3. Governance effectiveness —Typically, boards in the past have evaluated their own performance, and some boards are finding out that they do not have the level of acumen necessary to accurately gauge their own effectiveness. “Boards are waking up to the fact that they need to access outside resources to help think through, at the board-level, governance effectiveness,” Meyer explains.
Guidance for boards to address deficiencies
The necessary actions for boards to take go beyond acquiring new talent to address knowledge gaps must include addressing shortcomings and changing board practices around continuous learning and performance.
Here are some ways this can be done:
Adjust committee structure to expand the scope of oversight — Traditionally, there are three main board committees — the nominating and governance committee, a human resources and compensation committee, and an audit committee. Outside of financial services companies, most boards do not have a risk committee, says Meyer. The increasing scope of enterprise risk issues winds up in the audit committee, but collectively “there is a skill gap on many boards, including within the audit committee, around how to even consider potential geopolitical or external threats,” he states.
Alter succession planning to address near-term needs — Boards are moving from a very rigid succession-planning process to a more flexible one, and they are shifting the priority of who they want to bring into the boardroom next, according to Meyer. To keep up with the pace of the external environment, this process needs to move more quickly to better add new capabilities and experience into the boardroom.
Involve company management in board evaluation and knowledge seeking — A small number of boards formally ask the CEO, CFO, general counsel, and other senior leadership team members who are in close contact with the board to annually participate in the board self-evaluation process. However, boards need to not only engage senior management in the process, but also should solicit feedback from major investors and key regulators on a regular basis, Meyer explains.

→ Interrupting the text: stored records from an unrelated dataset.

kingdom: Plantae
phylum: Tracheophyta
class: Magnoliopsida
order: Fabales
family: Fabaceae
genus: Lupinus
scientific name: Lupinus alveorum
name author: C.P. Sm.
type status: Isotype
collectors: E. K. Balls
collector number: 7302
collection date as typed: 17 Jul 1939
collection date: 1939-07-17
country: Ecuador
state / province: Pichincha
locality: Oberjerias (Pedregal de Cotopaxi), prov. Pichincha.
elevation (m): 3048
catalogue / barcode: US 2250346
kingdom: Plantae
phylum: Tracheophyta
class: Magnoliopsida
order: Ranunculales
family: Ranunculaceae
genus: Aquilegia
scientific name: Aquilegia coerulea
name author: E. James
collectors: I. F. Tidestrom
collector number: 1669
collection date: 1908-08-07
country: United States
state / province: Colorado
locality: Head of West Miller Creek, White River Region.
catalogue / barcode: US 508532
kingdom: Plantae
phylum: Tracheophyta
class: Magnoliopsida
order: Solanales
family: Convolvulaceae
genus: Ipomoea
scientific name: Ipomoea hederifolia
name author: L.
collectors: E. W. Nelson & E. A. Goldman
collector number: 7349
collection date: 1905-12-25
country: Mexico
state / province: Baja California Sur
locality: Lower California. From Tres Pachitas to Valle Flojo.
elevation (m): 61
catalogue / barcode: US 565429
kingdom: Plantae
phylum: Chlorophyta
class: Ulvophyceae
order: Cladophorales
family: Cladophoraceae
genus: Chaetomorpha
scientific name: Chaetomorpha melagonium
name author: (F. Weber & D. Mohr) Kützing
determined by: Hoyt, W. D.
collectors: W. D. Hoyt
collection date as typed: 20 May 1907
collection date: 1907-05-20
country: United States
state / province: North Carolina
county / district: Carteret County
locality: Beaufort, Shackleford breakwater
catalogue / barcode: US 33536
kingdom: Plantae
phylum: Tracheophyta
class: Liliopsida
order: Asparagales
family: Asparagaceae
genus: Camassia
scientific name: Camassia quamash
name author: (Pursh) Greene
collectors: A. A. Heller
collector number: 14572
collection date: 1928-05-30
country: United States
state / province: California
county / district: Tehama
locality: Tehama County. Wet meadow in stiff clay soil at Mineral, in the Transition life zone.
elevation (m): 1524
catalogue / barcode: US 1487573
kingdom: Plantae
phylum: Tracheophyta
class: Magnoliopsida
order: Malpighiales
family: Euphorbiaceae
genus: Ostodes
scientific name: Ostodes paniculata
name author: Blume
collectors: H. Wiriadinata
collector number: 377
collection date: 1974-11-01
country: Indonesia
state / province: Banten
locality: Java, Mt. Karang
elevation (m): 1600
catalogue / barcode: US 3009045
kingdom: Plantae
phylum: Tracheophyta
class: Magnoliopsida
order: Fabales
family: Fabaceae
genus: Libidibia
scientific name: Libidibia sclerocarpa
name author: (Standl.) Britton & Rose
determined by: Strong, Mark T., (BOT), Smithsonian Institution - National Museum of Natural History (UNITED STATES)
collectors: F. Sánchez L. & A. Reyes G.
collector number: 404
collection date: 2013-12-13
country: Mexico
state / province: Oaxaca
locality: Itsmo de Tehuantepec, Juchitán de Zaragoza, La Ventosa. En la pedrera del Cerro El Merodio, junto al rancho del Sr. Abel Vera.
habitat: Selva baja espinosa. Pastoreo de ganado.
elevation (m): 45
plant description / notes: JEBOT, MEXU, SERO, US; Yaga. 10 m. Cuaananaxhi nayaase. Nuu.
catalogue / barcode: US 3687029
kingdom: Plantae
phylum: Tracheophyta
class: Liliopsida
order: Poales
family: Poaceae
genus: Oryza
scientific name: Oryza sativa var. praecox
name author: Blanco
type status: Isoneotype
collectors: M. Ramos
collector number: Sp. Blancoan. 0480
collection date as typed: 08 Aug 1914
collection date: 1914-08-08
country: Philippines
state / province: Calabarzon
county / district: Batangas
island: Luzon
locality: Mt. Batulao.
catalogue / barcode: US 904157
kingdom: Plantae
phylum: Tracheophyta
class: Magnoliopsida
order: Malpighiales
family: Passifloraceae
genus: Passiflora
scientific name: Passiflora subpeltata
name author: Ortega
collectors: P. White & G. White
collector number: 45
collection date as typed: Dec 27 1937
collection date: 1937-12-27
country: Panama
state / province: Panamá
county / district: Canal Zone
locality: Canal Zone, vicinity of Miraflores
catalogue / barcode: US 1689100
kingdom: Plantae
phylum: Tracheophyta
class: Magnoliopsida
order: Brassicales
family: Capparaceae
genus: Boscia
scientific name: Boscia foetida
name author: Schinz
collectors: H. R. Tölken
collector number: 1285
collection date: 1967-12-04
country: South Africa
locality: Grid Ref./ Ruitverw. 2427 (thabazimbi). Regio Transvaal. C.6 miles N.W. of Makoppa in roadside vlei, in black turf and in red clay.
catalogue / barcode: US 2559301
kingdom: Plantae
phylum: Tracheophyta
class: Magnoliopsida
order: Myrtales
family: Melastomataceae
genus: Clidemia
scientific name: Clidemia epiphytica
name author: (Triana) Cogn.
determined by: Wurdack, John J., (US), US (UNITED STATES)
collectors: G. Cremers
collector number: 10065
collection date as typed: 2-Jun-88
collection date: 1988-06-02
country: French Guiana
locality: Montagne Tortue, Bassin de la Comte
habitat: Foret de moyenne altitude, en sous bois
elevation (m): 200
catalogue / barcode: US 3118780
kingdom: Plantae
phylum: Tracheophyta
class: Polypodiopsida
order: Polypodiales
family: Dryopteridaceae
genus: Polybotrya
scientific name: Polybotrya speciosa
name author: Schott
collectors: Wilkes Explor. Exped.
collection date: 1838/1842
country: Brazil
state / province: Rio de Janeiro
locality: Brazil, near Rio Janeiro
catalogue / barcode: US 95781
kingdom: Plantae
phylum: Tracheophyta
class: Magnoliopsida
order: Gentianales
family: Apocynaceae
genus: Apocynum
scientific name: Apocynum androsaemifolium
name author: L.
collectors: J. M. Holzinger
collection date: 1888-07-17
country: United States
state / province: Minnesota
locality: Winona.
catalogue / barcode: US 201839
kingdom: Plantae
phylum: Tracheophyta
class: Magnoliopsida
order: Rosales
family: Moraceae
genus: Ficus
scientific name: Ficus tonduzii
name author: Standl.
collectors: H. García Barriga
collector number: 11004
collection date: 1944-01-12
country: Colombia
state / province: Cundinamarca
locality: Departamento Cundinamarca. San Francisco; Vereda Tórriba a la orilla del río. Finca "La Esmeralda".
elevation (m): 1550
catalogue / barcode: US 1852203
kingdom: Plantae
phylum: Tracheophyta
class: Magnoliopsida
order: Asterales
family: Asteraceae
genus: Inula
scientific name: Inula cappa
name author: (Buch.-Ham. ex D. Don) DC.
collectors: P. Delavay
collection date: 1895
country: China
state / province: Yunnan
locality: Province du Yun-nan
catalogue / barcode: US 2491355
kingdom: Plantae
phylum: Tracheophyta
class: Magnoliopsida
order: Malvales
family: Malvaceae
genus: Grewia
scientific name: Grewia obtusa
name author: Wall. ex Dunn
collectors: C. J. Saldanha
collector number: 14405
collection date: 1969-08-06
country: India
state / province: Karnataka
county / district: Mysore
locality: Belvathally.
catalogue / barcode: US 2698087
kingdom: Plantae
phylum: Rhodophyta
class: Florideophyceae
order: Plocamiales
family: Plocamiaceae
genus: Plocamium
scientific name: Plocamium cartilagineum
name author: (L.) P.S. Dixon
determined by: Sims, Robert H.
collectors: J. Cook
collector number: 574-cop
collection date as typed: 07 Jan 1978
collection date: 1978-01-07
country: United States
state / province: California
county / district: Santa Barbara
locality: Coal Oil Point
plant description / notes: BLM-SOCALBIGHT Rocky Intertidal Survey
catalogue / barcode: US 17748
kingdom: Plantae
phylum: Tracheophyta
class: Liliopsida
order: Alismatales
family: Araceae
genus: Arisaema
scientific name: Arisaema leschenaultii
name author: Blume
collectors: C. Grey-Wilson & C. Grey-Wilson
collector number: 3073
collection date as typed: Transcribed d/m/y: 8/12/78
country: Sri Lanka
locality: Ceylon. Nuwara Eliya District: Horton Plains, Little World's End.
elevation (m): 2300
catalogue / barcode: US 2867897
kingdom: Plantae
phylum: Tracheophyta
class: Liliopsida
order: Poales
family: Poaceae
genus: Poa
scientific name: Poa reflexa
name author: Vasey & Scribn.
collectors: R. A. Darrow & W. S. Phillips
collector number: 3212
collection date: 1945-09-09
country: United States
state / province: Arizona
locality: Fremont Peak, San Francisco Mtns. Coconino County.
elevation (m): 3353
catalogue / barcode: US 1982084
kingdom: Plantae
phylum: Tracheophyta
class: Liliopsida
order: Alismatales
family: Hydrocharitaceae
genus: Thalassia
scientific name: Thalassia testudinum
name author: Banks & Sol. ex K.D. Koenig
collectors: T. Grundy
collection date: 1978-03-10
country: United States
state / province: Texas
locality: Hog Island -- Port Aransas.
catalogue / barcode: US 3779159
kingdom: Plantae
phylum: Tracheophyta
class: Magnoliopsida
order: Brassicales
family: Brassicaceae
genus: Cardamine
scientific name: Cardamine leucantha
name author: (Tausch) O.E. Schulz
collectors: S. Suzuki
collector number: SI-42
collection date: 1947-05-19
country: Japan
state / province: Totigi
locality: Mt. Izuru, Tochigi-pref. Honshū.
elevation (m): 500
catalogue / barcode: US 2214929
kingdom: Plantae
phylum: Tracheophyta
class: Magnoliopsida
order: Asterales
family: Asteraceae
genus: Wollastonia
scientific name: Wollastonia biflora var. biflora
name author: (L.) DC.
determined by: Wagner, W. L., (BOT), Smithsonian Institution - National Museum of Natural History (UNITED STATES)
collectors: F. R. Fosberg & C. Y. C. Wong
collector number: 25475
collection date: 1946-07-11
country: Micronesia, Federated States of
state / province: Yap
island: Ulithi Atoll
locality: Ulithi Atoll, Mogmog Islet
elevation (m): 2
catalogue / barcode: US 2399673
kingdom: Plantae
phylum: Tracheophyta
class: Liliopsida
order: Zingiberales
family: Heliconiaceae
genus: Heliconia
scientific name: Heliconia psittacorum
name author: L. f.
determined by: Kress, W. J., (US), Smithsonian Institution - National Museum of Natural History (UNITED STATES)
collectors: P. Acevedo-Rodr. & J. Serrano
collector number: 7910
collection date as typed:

Involving company leaders in the process will help the board target specific areas for future development and prioritize skill gaps that need to be addressed, while external stakeholders will provide new perspectives on market risks and external threats and opportunities that can help shape the future board agenda.
Evolve board culture — The next generation of board members are changing the governance culture and expecting individual performance to be part of boards’ annual evaluation processes. While progress on diversifying boards over the last five years has been significant, it needs to speed up. The next generation of board members have advanced in their career by successfully growing, learning, and developing through receiving feedback, and they are bringing this expectation into boardrooms. “The relevancy in the boardroom for corporate directors who are no longer working day-to-day running companies and functions is on a faster decline rate than ever before,” Meyer says.
To help offset the trend, there needs to be proactive, continuous learning experiences for board members. And while adding ongoing learning on top of other board issues will be a challenge, it is critically necessary to maintain adequate board performance and oversight across a broadening and ever-changing boardroom agenda.